LA SOEUR GRISE.

Alex. GUIRAUD.

J'ai laissé pour toujours la maison paternelle ;

Mes jeunes soeurs pleuraient, ma pauvre mère aussi.

Oh ! qu'un regret tardif me rendrait criminel !

Ne suis-je pas heureuse ici ?

 

Ne m'abandonne pas, toi qui m'a appelée ;

Dieu qui mourus pour nous, mon Dieu, je t'appartiens !

Et moi qui console et soutiens,

J'ai besoin d'être consolée.

 

Ignorante du monde avant de le quitter,

Je ne le hais point, et peut-être

( Un mourant me l'a dit ) j'aurais dû le connaitre,

Pour ne jamais le regretter.

 

Quand je sens reprendre à sa joie éphémère,

Faible encor le dernier adieu,

J'embrasse ta croix, ô mon Dieu !

Je n'embrasserai plus ma mère.

 

Souvenirs de bonheur, que voulez-vous de moi ?

Que vous sert de troubler ma retraite profonde ?

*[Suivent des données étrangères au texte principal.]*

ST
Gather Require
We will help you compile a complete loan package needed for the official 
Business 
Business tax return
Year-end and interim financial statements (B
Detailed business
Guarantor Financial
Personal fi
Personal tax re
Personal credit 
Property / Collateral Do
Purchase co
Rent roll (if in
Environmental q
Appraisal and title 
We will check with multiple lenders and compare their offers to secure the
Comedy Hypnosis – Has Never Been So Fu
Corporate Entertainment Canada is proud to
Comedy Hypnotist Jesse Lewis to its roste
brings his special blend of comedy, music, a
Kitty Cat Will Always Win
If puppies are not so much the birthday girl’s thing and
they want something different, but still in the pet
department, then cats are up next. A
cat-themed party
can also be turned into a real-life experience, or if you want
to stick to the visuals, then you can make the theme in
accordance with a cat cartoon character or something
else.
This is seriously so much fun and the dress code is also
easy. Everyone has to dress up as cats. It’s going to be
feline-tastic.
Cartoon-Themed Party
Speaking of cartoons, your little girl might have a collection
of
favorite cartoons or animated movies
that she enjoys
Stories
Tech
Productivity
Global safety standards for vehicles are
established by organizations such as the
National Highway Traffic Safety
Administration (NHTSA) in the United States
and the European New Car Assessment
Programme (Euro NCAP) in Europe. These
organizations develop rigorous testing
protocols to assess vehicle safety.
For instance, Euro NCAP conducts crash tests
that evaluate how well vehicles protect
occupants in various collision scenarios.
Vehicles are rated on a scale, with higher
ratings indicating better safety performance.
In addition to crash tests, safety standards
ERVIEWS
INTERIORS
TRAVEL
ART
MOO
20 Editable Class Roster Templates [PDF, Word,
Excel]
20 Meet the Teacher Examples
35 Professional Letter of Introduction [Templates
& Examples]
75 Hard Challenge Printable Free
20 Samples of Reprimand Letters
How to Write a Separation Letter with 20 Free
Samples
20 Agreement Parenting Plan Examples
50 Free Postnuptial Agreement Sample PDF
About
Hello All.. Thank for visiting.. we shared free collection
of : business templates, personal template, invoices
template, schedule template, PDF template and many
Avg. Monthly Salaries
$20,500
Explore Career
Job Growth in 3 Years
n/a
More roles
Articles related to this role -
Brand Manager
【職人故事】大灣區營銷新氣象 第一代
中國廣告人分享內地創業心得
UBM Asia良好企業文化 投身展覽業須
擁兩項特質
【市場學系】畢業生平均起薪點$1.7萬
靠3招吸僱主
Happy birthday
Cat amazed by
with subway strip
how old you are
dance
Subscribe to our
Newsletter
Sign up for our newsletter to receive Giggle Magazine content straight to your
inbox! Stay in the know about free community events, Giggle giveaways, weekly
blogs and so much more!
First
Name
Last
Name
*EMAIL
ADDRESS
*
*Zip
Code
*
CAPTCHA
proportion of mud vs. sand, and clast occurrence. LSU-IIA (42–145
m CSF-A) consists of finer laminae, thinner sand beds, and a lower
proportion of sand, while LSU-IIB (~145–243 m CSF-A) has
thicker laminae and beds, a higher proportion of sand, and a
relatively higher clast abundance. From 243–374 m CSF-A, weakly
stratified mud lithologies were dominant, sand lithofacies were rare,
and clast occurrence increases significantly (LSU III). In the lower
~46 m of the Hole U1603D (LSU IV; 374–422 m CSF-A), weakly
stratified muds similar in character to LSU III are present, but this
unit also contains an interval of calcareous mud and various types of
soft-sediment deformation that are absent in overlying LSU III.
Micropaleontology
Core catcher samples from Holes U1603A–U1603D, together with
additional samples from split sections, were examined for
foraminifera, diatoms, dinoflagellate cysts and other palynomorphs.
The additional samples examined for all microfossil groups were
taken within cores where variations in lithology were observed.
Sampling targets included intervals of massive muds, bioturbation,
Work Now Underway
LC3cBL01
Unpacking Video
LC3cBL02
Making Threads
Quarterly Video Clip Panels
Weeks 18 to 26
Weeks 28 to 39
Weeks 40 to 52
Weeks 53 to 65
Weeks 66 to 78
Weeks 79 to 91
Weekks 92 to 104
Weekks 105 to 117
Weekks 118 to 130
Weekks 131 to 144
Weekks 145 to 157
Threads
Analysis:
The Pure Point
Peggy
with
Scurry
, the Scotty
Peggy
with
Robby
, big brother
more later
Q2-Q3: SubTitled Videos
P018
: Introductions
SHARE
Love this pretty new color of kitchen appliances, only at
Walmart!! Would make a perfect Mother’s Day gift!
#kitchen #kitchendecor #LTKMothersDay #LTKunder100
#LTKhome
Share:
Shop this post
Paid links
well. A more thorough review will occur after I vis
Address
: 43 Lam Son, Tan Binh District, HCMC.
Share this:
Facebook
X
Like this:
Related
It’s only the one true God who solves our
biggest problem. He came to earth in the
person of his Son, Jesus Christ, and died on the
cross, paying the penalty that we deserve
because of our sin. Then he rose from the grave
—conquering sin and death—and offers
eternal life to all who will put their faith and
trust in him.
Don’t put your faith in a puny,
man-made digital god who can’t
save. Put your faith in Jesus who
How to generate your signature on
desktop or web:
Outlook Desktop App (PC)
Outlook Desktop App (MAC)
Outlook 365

Et qu'ai-je à faire avec le monde,

Dont le nom seul ici doit me glacer d'effroi ?

 

Ici, la charité remplit mes chastes heures :

Le malheureux bénit ma main qui le dèfend ;

Je nourris l'orphelin d'espérances meilleures ;

Ta servante, ô mon Dieu ! dans ces tristes demeures,

Est l'enfant du veillard, la mère de l'enfant.

 

Et tandis que mes soeurs à de nouvelles fêtes

Vont peut-être se préparer,

Que des fleurs dont ma mère aimait à me parer

Elles ont couronné leurs têtes,

Moi je veille et je prie et ne dois point pleurer.

 

O de mes premiers jours images trop fidèles !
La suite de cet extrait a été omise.